Jelinek zu Handke
Brauchbares zum Fall der Düsseldorfer Politiker, die Peter Handke den ihm zugesprochenen Heine-Preis verweigern, hat Elfriede Jelinek zu sagen. Obwohl, eigentlich könnte ich mich, ihrem Eingangsstatement getreu, von ihrer - von ihr selbst problematisierten - Distanzierung von Handkes Meinung distanzieren, weil ich, im Gegensatz zu Jelinek, den Nato-Überfall auf Jugoslawien nicht zu rechtfertigen fand und eher annehme, dass sie hier westlicher und nicht zuletzt deutsch-österreichischer Propaganda verfallen ist, die sich seit den Serbien-muss-sterbien-Parolen von anno 1914 nur unwesentlich geändert hat. Aber was soll's, lesenswert ist der heute auch im Standard erschienene Text allemal. (Vgl. auch die Stellungnahme der Ratsmitglieder Adelgunde Kahl und Frank Laubenburg für die Linke Liste Düsseldorf).
adresscomptoir -
Politik - Do, 1. Jun. 2006, 09:18
MICHAEL TSCHIDA schrieb am 1. Juni in der Kleinen Zeitung ...

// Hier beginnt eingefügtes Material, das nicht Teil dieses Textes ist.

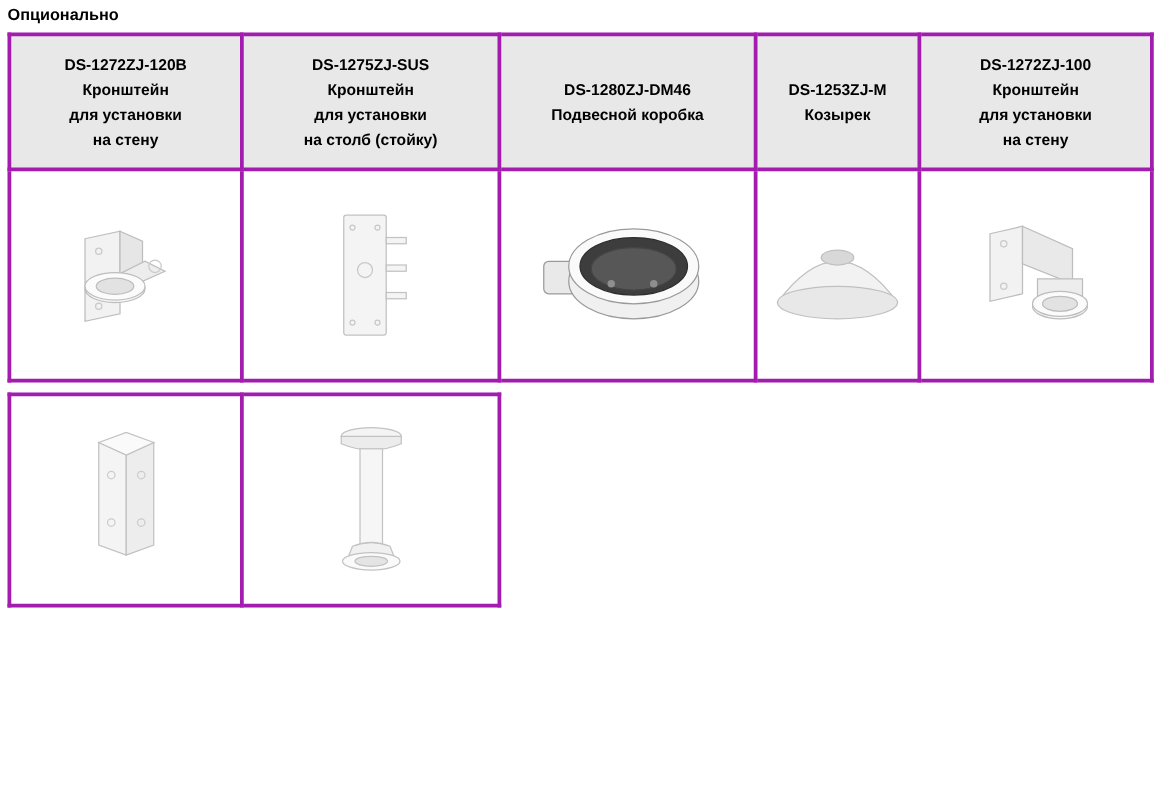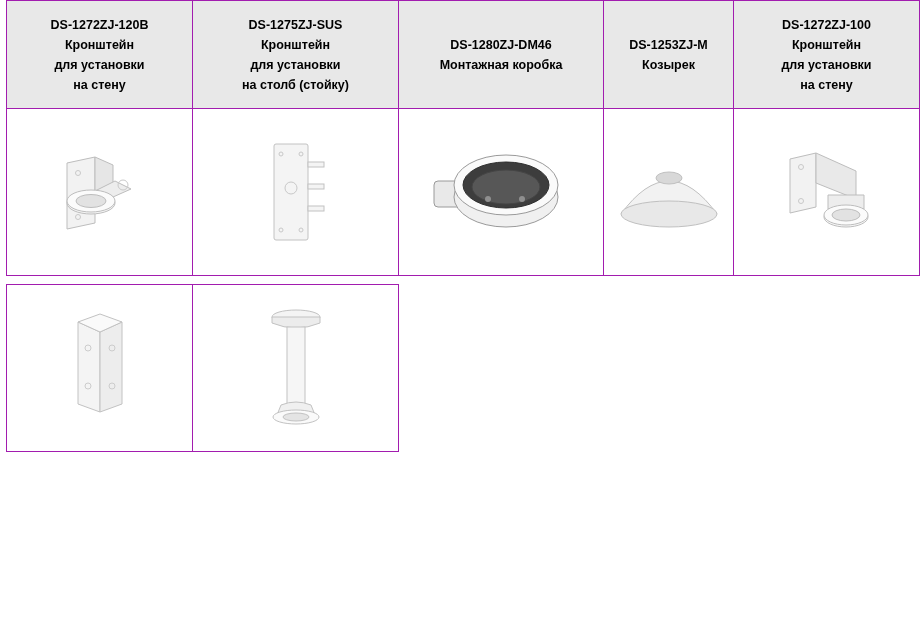--- a/index.html
+++ b/index.html
@@ -25,21 +25,21 @@
     color: #000;
     padding: 4px 0 6px 6px;
     line-height: 16px;
   }
   table.acc-table {
     border-collapse: collapse;
     table-layout: fixed;
     margin-left: 6px;
   }
   table.acc-table td {
-    border: 1px solid #a21caf;
+    border: 3px solid #a21caf;
     padding: 4px;
     vertical-align: middle;
   }
   td.label-cell {
     background: #e8e8e8;
     text-align: center;
     font-size: 12.5px;
     font-weight: bold;
     line-height: 20px;
     padding: 6px 4px;
@@ -60,20 +60,21 @@
     align-items: center;
     justify-content: center;
   }
   .prod-img svg { display: block; }
 </style>
 </head>
 <body>
 
 <div class="page">
 
+  <div class="section-title">Опционально</div>
 
   <table class="acc-table">
     <colgroup>
       <col style="width:186px">
       <col style="width:206px">
       <col style="width:205px">
       <col style="width:130px">
       <col style="width:186px">
     </colgroup>
     <tbody>
@@ -85,21 +86,21 @@
         <span class="label-line">на стену</span>
       </td>
       <td class="label-cell">
         <span class="label-line">DS-1275ZJ-SUS</span>
         <span class="label-line">Кронштейн</span>
         <span class="label-line">для установки</span>
         <span class="label-line">на столб (стойку)</span>
       </td>
       <td class="label-cell">
         <span class="label-line">DS-1280ZJ-DM46</span>
-        <span class="label-line">Монтажная коробка</span>
+        <span class="label-line">Подвесной коробка</span>
       </td>
       <td class="label-cell">
         <span class="label-line">DS-1253ZJ-M</span>
         <span class="label-line">Козырек</span>
       </td>
       <td class="label-cell">
         <span class="label-line">DS-1272ZJ-100</span>
         <span class="label-line">Кронштейн</span>
         <span class="label-line">для установки</span>
         <span class="label-line">на стену</span>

Peter Handke kämpft gegen Wahrheitsdiktatur. Demokrat ist auch er keiner.
Die Mutter feuchtete das Taschentuch mit Spucke an und putzte dem Buben die Nase: Das ist meine erste Erinnerung an einen Handke-Text, ich kann ihn heute noch riechen.
Peter Handkes „Wunschloses Unglück“, geschrieben nach dem Suizid seiner Mutter 1971, ist der erzählerische Holzschnitt einer von Säufern und sozialen Repressionen paralysierten Frau. „Dass jemand mit solcher Härte über seine Mutter schreibt, ist mir nie wieder untergekommen“, sollte der Psychotherapeut Harald Leupold-Löwenthal einmal sagen.
Der Vater, der keiner war. Der leibliche Vater, den er erst mit 18 kennen lernte. Das Knabeninternat in Tanzenberg. Die Enge seiner Heimat Griffen. Das Auffinden seiner toten Mutter „in Menstruationshosen, in die sie noch Windeln gelegt hatte“: Das alles ist wohl die Nährlösung, in der sich ein widerständischer, rastloser Geist entwickelte.
Graz wurde das erste offene Tor für Handke, wo er das „Gewicht der Welt“ zu messen begann. Er schloss sich der Autorenversammlung im Forum Stadtpark an und brach 1965 mit dem ersten Romanerfolg „Die Hornissen“ sein Jusstudium ab.
Die eruptive „Publikumsbeschimpfung“ in Princeton, wo er 1966 der legendären Gruppe 47 „Beschreibungsimpotenz“ vorwarf, machte Handke mit einem Schlag zum Fixstern auf dem Literaturhimmel. Dort strahlten sein scharfer Blick und der Fassettenschliff seiner Worte.
Der junge Autor als Enfant terrible – die Rolle gefiel Peter Handke und die Koketterie des Außenseiters hat er bis heute nicht abgestreift. Der Vielzahl seiner brillanten Bücher, die ihn zum permanenten Kandidaten für den Literaturnobelpreis machten, folgten Werke, die eher in Germanisten-Seminaren analysiert wurden.
Handkes bärbeißiger Einsatz für Serbien, in seinen Augen Kriegsopfer westlicher Wahrheitsdiktatoren, ist für viele ein Zuruf aus dem Elfenbeinturm, ein „privatmythologisches literarisches Projekt“ (Neue Zürcher). Den Vorwurf eitlen Kalküls konnte er nie entkräften. Und Ruhestifter wollte er ohnedies nie sein.
„Nein, du bist kein Mann des Friedens“, schrieb ihm denn auch Marie Colbin, seine ehemalige Lebensgefährtin, 1999 in einem offenen Brief: „Ich spüre noch den Bergschuh in meinem Unterleib und auch die Faust im Gesicht.“
Zu kurz gegriffen
Ich halte von diesen psychologischen Deutungen wenig, zumal man nicht genug über Handkes Persönlichkeit weiss. Das Zitat von Marie Colbin ist Handke oft vorgehalten worden und gegen seine Jugoslawien-Bücher verwandt worden.
Handkes Serbien-Engagement nur als Provokation oder als "Enfant-terrible"-Aktion zu sehen, ist vollkommen abwegig. Wenn es ihm danach ginge, hätte er andere Prioritäten gesetzt.